Maddux eventually joined the Festus R-VI School District, where he continues teaching today.
The experience teaching at Festus Senior High School has been equally as impactful, he shares.
“At Festus, I have had wonderful opportunities to collaborate with outstanding teachers. This has pushed me to learn from others,” Maddux said. “Winning the NABT award wouldn’t have been possible without the support of my Festus colleagues.”
What to expect when you’re expecting (to teach)
Much like parenting, Maddux explains, the experience of teaching is difficult to imagine.
“Everything changes, which makes for a nonstop learning experience,” he said.
Preparing for all conditions of teaching can be challenging. But there’s one thing Maddux suggests all students as budding teachers bring to the classroom: excitement.

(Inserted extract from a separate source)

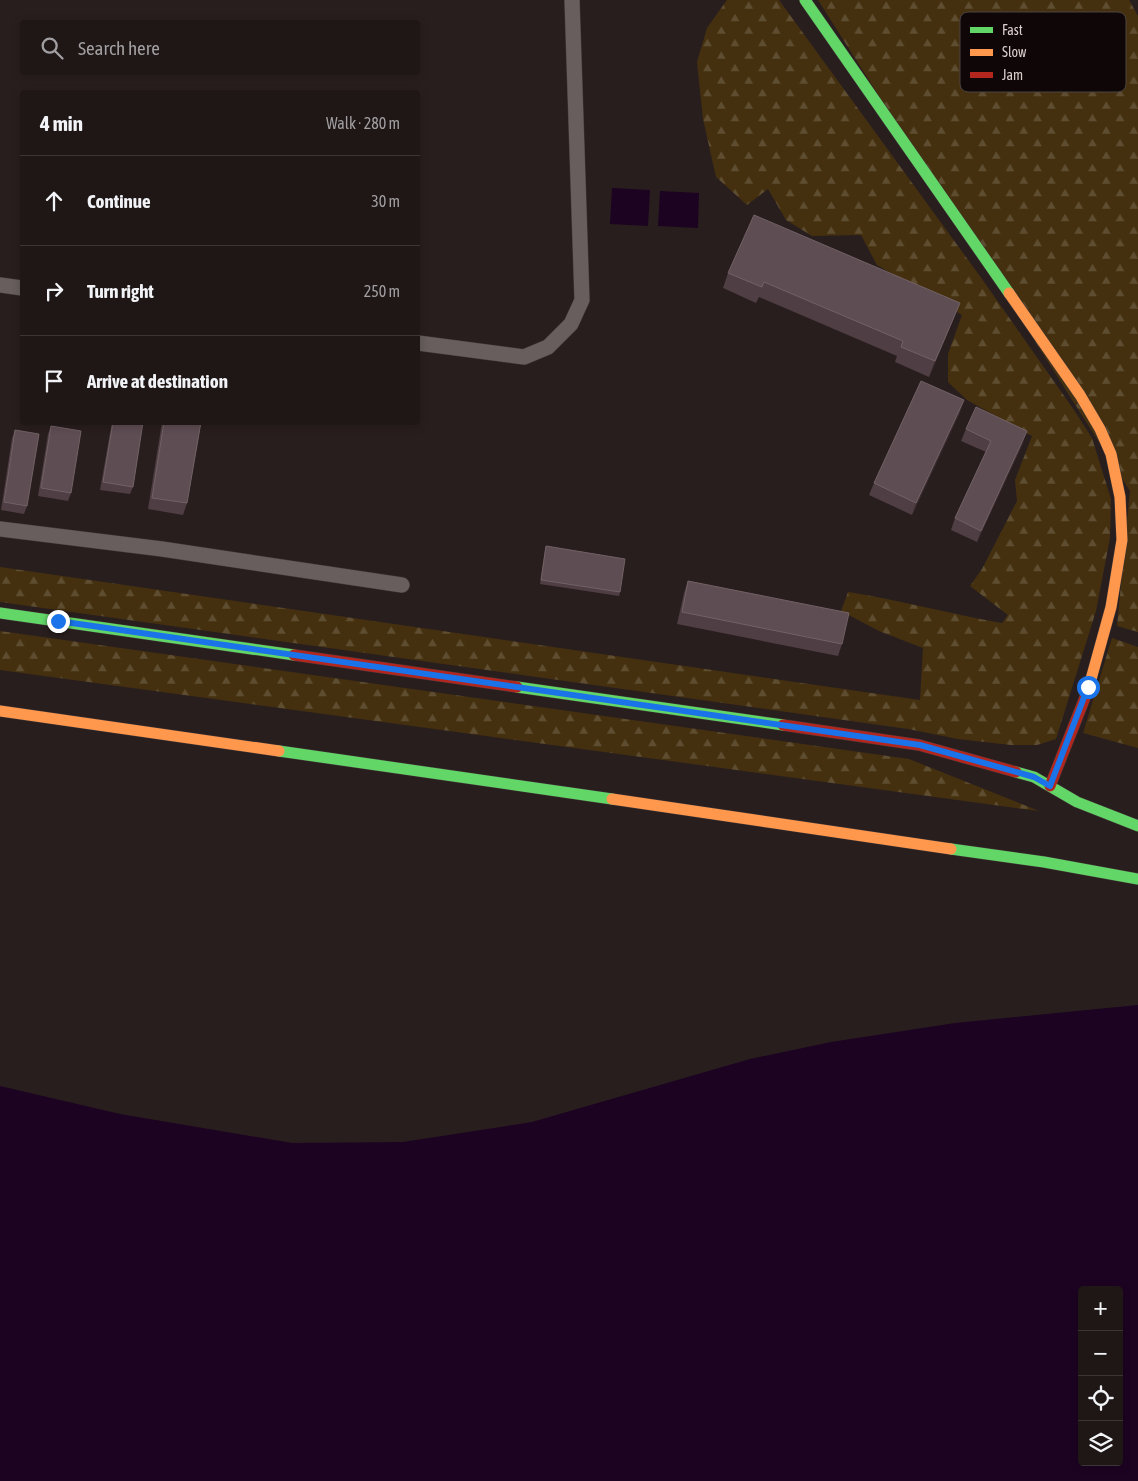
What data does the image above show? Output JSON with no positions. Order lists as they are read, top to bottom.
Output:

“The newness of being in your own classroom where you can feel like a real teacher is something to be excited about,” he said. “There’s great reward in leading classroom practices that build students’ capacity to serve as lifelong learners.”
About the NABT award
NABT grants one Outstanding Biology Teacher Award in each state or territory each year.
Teachers must receive a nomination to be eligible for the award. They must also submit an application, a teaching video, letters of recommendation and teaching essays to qualify.
A NABT review committee makes ultimate award decisions in each state or territory.
“I have been a member of NABT since my second year of teaching. It’s the professional organization I have been most inspired by as a biology teacher,” Maddux said. “I think very highly of the organization. For them to reflect that view back on me feels like a true accomplishment.”